Representative · D-NV
The bill expands and funds behavioral health and SUD services at federally funded community health centers—improving access and integrating care for vulnerable patients in the short term—at the cost of increased federal spending, potential operational strain for smaller centers, and reliance on funding that expires in 2031.
People with mental health conditions and substance use disorders (especially low-income individuals) will have increased access to behavioral health and SUD services because federally funded community health centers will be required to offer these services, improving identification and treatment.
Community health centers will receive dedicated federal funding ($700 million annually, FY2027–2031) to expand and sustain behavioral health and SUD services, enabling hiring, program expansion, and service provision.
Local primary care capacity and integration of behavioral health into routine care will be strengthened, improving continuity of care for people with chronic conditions and potentially reducing unmet behavioral health needs.
Service expansions rely on time-limited funding (through FY2027–2031), so patients and centers could lose services or face cutbacks after 2031 if new funding is not provided.
Taxpayers will finance increased federal spending of $700 million per year through 2031, increasing the federal budgetary outlay.
Smaller and rural community health centers may face operational strain meeting the new required service mandate (staffing, licensing, workflows) even with additional funding, risking implementation challenges or uneven access.
Based on analysis of 1 section of legislative text.
Requires federally funded community health centers to provide behavioral/mental health and substance use disorder services and authorizes $700M/year transfers to HHS for FY2027–2031.
Official title: To amend Public Health Service Act to require community health centers to provide behavioral and mental health and substance use disorder services, and for other purposes.

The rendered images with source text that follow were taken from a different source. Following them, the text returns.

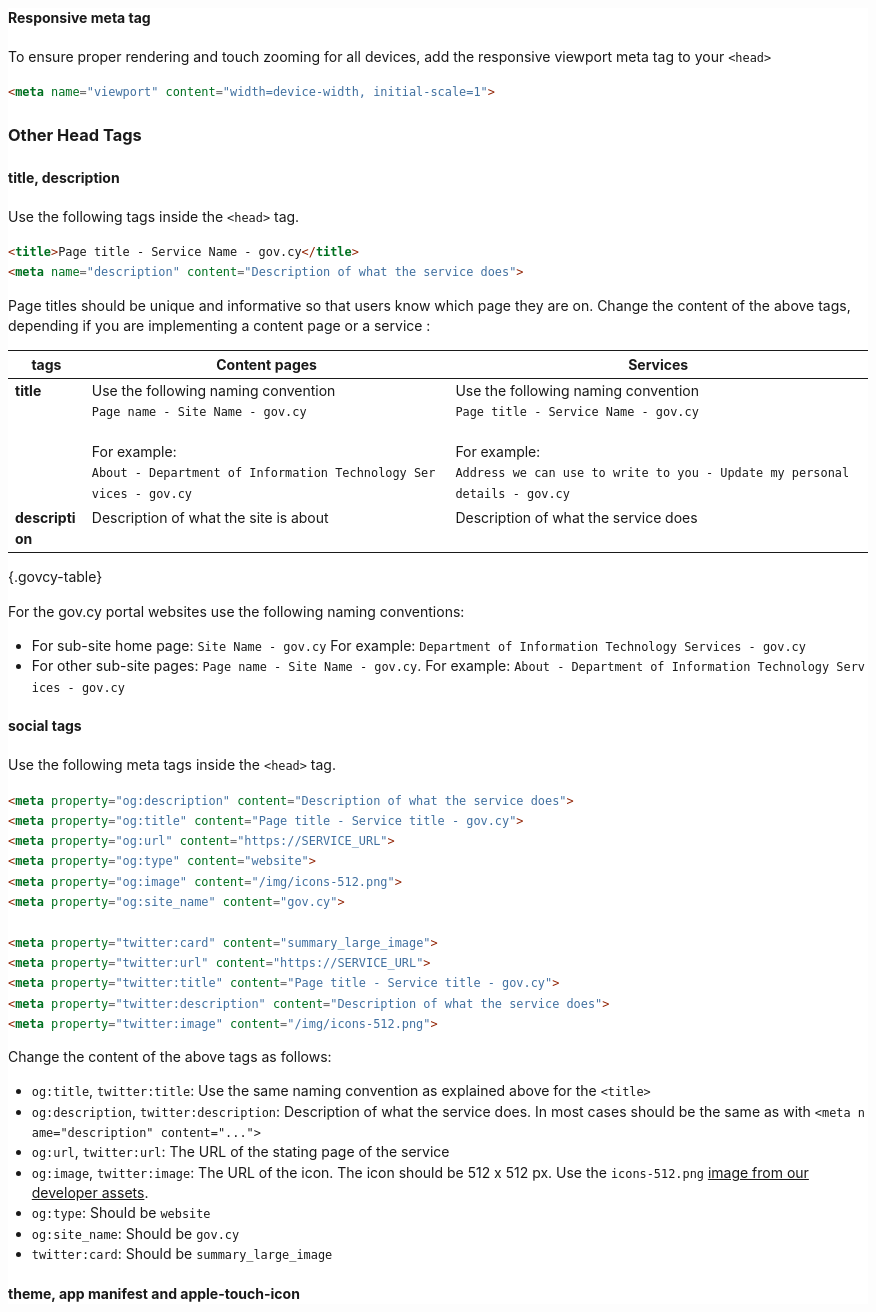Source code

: #### Responsive meta tag
To ensure proper rendering and touch zooming for all devices, add the responsive viewport meta tag to your `<head>`
```html
<meta name="viewport" content="width=device-width, initial-scale=1">
```
### Other Head Tags
#### title, description
Use the following tags inside the `<head>` tag.
```html
<title>Page title - Service Name - gov.cy</title>
<meta name="description" content="Description of what the service does">
```
Page titles should be unique and informative so that users know which page they are on. Change the content of the above tags, depending if you are implementing a content page or a service :

<div class="govcy-table-responsive">

| tags | Content pages | Services |
| ---- | ---- | ---- |
| **title** | Use the following naming convention <br> `Page name - Site Name - gov.cy` <br><br>For example:<br> `About - Department of Information Technology Services - gov.cy` | Use the following naming convention <br> `Page title - Service Name - gov.cy` <br><br>For example:<br> `Address we can use to write to you - Update my personal details - gov.cy` |
| **description** | Description of what the site is about | Description of what the service does |

{.govcy-table}
</div>

For the gov.cy portal websites use the following naming conventions:
- For sub-site home page: `Site Name - gov.cy` For example: 
`Department of Information Technology Services - gov.cy`
- For other sub-site pages: `Page name - Site Name - gov.cy`. For example: `About - Department of Information Technology Services - gov.cy`

#### social tags
Use the following meta tags inside the `<head>` tag.

```html
<meta property="og:description" content="Description of what the service does"> 
<meta property="og:title" content="Page title - Service title - gov.cy">
<meta property="og:url" content="https://SERVICE_URL">
<meta property="og:type" content="website">
<meta property="og:image" content="/img/icons-512.png">
<meta property="og:site_name" content="gov.cy">
 
<meta property="twitter:card" content="summary_large_image">
<meta property="twitter:url" content="https://SERVICE_URL">
<meta property="twitter:title" content="Page title - Service title - gov.cy">
<meta property="twitter:description" content="Description of what the service does">
<meta property="twitter:image" content="/img/icons-512.png">
```
  
Change the content of the above tags as follows:

- `og:title`, `twitter:title`: Use the same naming convention as explained above for the `<title>`
- `og:description`, `twitter:description`: Description of what the service does. In most cases should be the same as with `<meta name="description" content="...">`
- `og:url`, `twitter:url`: The URL of the stating page of the service
- `og:image`, `twitter:image`: The URL of the icon. The icon should be 512 x 512 px. Use the `icons-512.png` [image from our developer assets](../developer-assets/#images).
- `og:type`: Should be `website`
- `og:site_name`: Should be `gov.cy`
- `twitter:card`: Should be `summary_large_image`
#### theme, app manifest and apple-touch-icon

Introduced April 6, 2026 by Susie Lee · Last progress April 6, 2026
Adds behavioral and mental health and substance use disorder services to the list of required primary health services that federally funded community health centers must provide, and authorizes $700 million per year in transfers to HHS for each fiscal year 2027–2031 to support those services. It also makes minor technical adjustments to existing paragraph numbering in the community health center statute. The effect is to expand the scope of services at community health centers to include integrated mental health and substance use disorder care and to provide dedicated federal funding for five years to support that expansion.